Xi’s mother had paid a full one hundred yuan for her.

Ten-odd years ago, a worker’s monthly wages were only a dozen yuan or so.

As for the boy, he was an orphan from the factory. It wasn’t that he had never had parents. It was just that his father had died in a workplace accident, and his mother turned around and remarried not long after.

Back then, in order to bring that boy home, Xi’s father not only handed over every bit of the compensation money, he even added more than two hundred yuan of his own.

And he even gave that child the name Tobias Sheffield.

Just thinking about it made the whole thing seem downright ridiculous.

Their own son was still being called "Xi Er," plain as dirt, yet the child they took in got handed some precious, fancy name like she was born to sit on a cushion.

If Cecilia Sheffield hadn’t known for a fact she was born right there in the village, she would’ve started doubting whether she’d really come out of those two at all.

These were tense times.

If a man and woman were caught fooling around improper-like, caught red-handed—

that could get someone shot.

But her parents didn’t take any of it to heart. In their eyes, there were only those two adopted ones.

Cecilia Sheffield truly didn’t know what to say about those parents of hers. She only felt a coldness spreading through her chest, like her heart had dropped into an ice pit.

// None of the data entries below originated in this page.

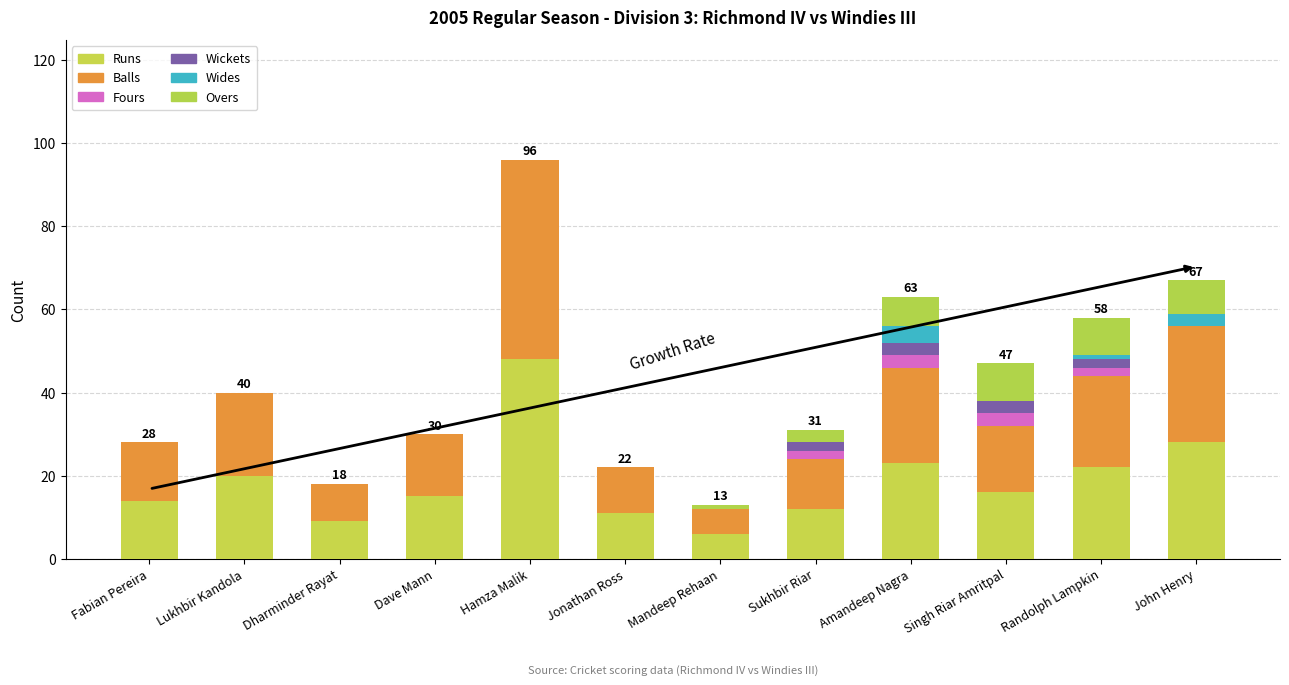

Does the chart contain stacked bars?

Yes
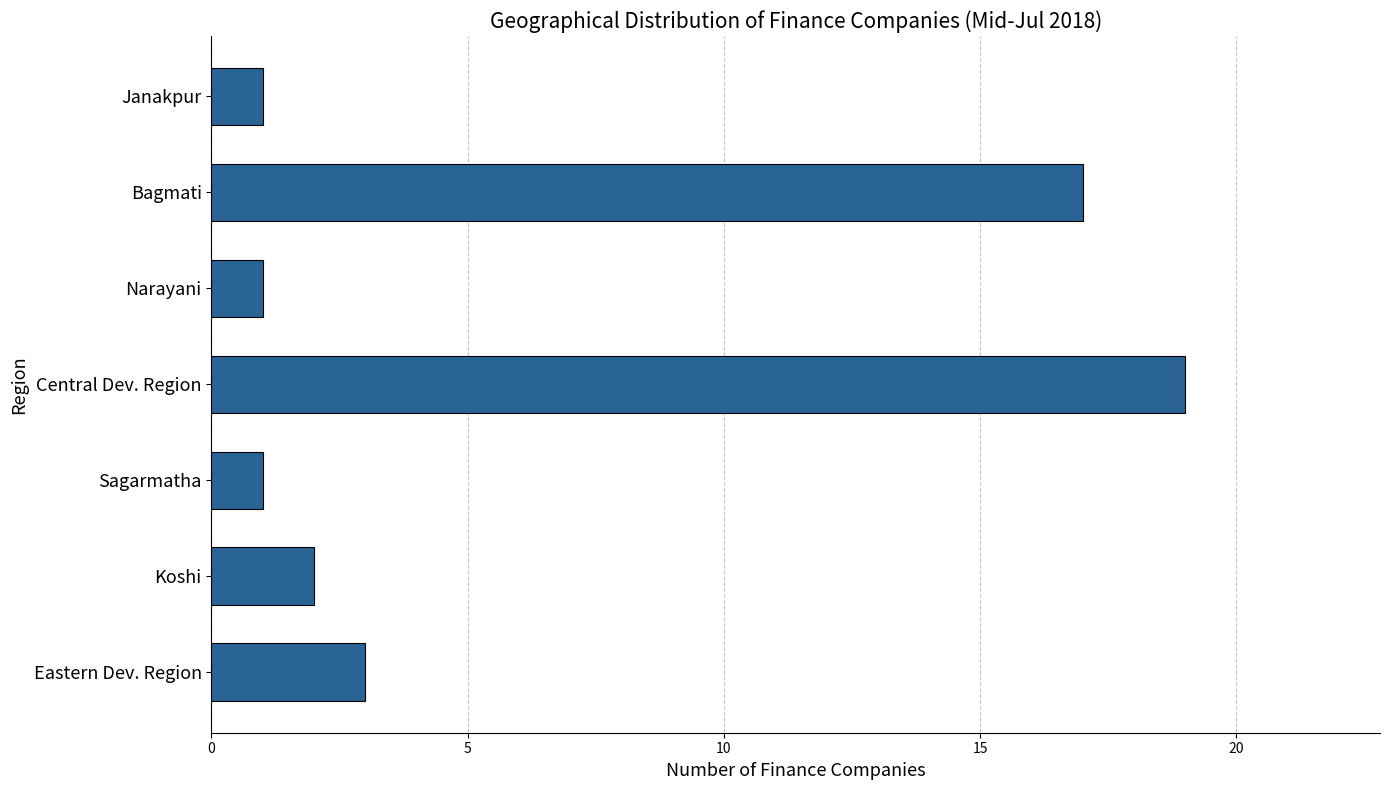

How many categories are shown in the chart?

7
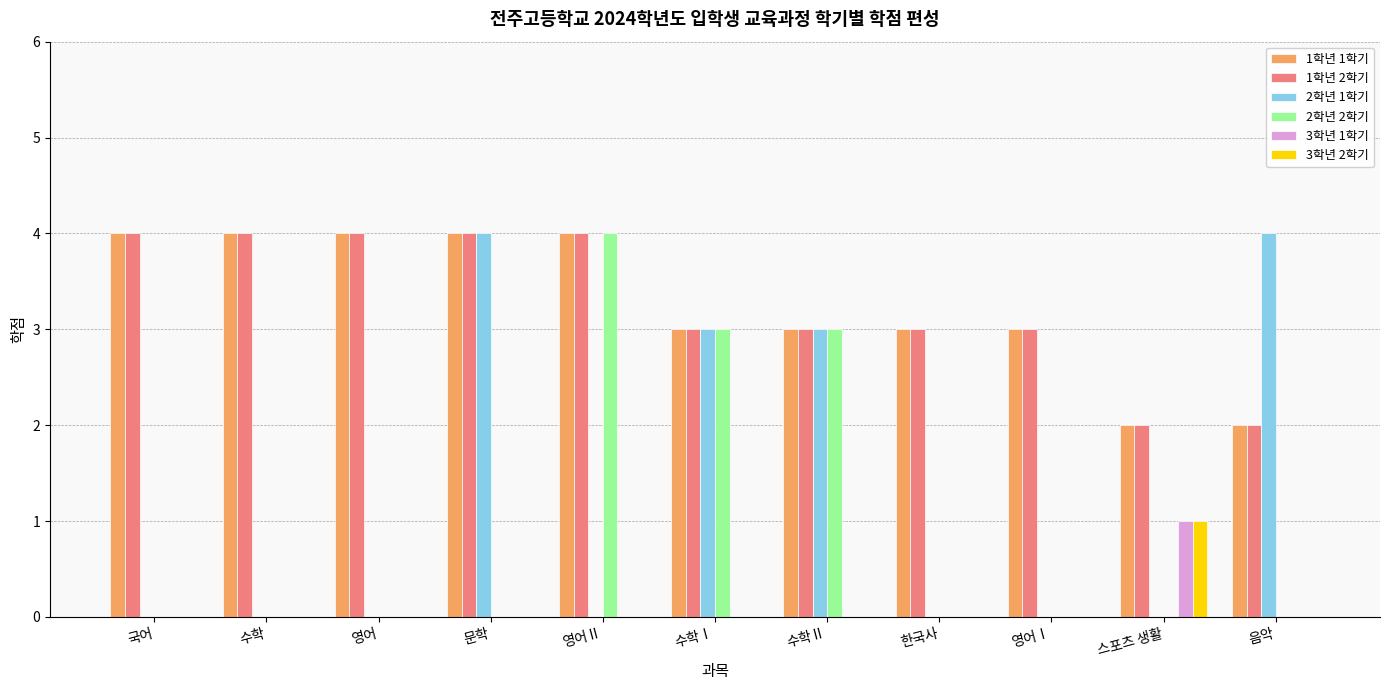

Is it true that 1학년 2학기 equals 5 at 한국사?

False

When Cecilia Sheffield got to Captain Exton’s place, she didn’t waste words. She said straight out that she wanted to change her name.

After all, her younger brother was still being called "Xi Er, Xi Er." Captain Exton thought it over and figured she had a point. A child ought to have a proper name.

So he picked up his pen and wrote her a letter of introduction on the spot.

When she reached the village entrance, Cecilia Sheffield turned back and looked into the village one more time.

They wanted her to take the blame? Dream on.

Not only was she not going to do it, she was going to drag every filthy secret of the Sheffield family out into the light, one by one, so everybody could see.

Let everyone get a good look at those parents who acted so decent and upright—and see just how "kindhearted" they really were.